Dataset records —
···

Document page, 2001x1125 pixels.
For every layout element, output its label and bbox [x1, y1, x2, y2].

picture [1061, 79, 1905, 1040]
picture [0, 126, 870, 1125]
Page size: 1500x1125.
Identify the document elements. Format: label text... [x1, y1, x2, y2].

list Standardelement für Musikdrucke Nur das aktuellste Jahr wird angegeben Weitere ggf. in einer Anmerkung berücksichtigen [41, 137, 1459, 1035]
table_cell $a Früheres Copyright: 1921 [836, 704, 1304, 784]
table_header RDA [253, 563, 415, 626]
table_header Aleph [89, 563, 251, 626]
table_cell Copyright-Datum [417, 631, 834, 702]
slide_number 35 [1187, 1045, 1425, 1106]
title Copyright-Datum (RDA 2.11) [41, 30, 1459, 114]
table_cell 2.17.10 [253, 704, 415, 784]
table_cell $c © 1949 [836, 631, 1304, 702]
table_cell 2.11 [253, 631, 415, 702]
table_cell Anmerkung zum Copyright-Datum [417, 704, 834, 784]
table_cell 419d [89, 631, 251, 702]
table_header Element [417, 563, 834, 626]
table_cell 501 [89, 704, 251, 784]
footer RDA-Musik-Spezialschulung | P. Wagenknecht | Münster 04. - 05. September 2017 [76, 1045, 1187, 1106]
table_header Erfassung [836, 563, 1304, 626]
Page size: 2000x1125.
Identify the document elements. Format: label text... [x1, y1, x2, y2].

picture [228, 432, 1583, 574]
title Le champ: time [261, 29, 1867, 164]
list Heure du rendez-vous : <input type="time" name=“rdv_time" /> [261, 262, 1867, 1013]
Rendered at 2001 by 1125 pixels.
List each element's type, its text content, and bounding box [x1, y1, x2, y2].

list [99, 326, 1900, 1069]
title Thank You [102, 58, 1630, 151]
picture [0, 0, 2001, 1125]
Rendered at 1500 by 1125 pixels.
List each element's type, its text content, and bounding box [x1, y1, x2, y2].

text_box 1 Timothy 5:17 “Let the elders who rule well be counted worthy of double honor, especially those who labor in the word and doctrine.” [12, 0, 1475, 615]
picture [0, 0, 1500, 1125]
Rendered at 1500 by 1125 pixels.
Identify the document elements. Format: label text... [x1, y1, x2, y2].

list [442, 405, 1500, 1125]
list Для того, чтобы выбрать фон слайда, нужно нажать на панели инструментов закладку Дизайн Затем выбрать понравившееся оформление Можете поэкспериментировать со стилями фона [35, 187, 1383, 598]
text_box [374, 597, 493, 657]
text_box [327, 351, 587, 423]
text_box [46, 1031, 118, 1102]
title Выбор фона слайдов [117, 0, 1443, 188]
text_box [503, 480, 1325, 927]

···

Print the records above once again, exactly as written.

Document page, 2001x1125 pixels.
For every layout element, output its label and bbox [x1, y1, x2, y2].

picture [1061, 79, 1905, 1040]
picture [0, 126, 870, 1125]
Page size: 1500x1125.
Identify the document elements. Format: label text... [x1, y1, x2, y2].

list Standardelement für Musikdrucke Nur das aktuellste Jahr wird angegeben Weitere ggf. in einer Anmerkung berücksichtigen [41, 137, 1459, 1035]
table_cell $a Früheres Copyright: 1921 [836, 704, 1304, 784]
table_header RDA [253, 563, 415, 626]
table_header Aleph [89, 563, 251, 626]
table_cell Copyright-Datum [417, 631, 834, 702]
slide_number 35 [1187, 1045, 1425, 1106]
title Copyright-Datum (RDA 2.11) [41, 30, 1459, 114]
table_cell 2.17.10 [253, 704, 415, 784]
table_cell $c © 1949 [836, 631, 1304, 702]
table_cell 2.11 [253, 631, 415, 702]
table_cell Anmerkung zum Copyright-Datum [417, 704, 834, 784]
table_cell 419d [89, 631, 251, 702]
table_header Element [417, 563, 834, 626]
table_cell 501 [89, 704, 251, 784]
footer RDA-Musik-Spezialschulung | P. Wagenknecht | Münster 04. - 05. September 2017 [76, 1045, 1187, 1106]
table_header Erfassung [836, 563, 1304, 626]
Page size: 2000x1125.
Identify the document elements. Format: label text... [x1, y1, x2, y2].

picture [228, 432, 1583, 574]
title Le champ: time [261, 29, 1867, 164]
list Heure du rendez-vous : <input type="time" name=“rdv_time" /> [261, 262, 1867, 1013]
Rendered at 2001 by 1125 pixels.
List each element's type, its text content, and bounding box [x1, y1, x2, y2].

list [99, 326, 1900, 1069]
title Thank You [102, 58, 1630, 151]
picture [0, 0, 2001, 1125]
Rendered at 1500 by 1125 pixels.
List each element's type, its text content, and bounding box [x1, y1, x2, y2].

text_box 1 Timothy 5:17 “Let the elders who rule well be counted worthy of double honor, especially those who labor in the word and doctrine.” [12, 0, 1475, 615]
picture [0, 0, 1500, 1125]
Rendered at 1500 by 1125 pixels.
Identify the document elements. Format: label text... [x1, y1, x2, y2].

list [442, 405, 1500, 1125]
list Для того, чтобы выбрать фон слайда, нужно нажать на панели инструментов закладку Дизайн Затем выбрать понравившееся оформление Можете поэкспериментировать со стилями фона [35, 187, 1383, 598]
text_box [374, 597, 493, 657]
text_box [327, 351, 587, 423]
text_box [46, 1031, 118, 1102]
title Выбор фона слайдов [117, 0, 1443, 188]
text_box [503, 480, 1325, 927]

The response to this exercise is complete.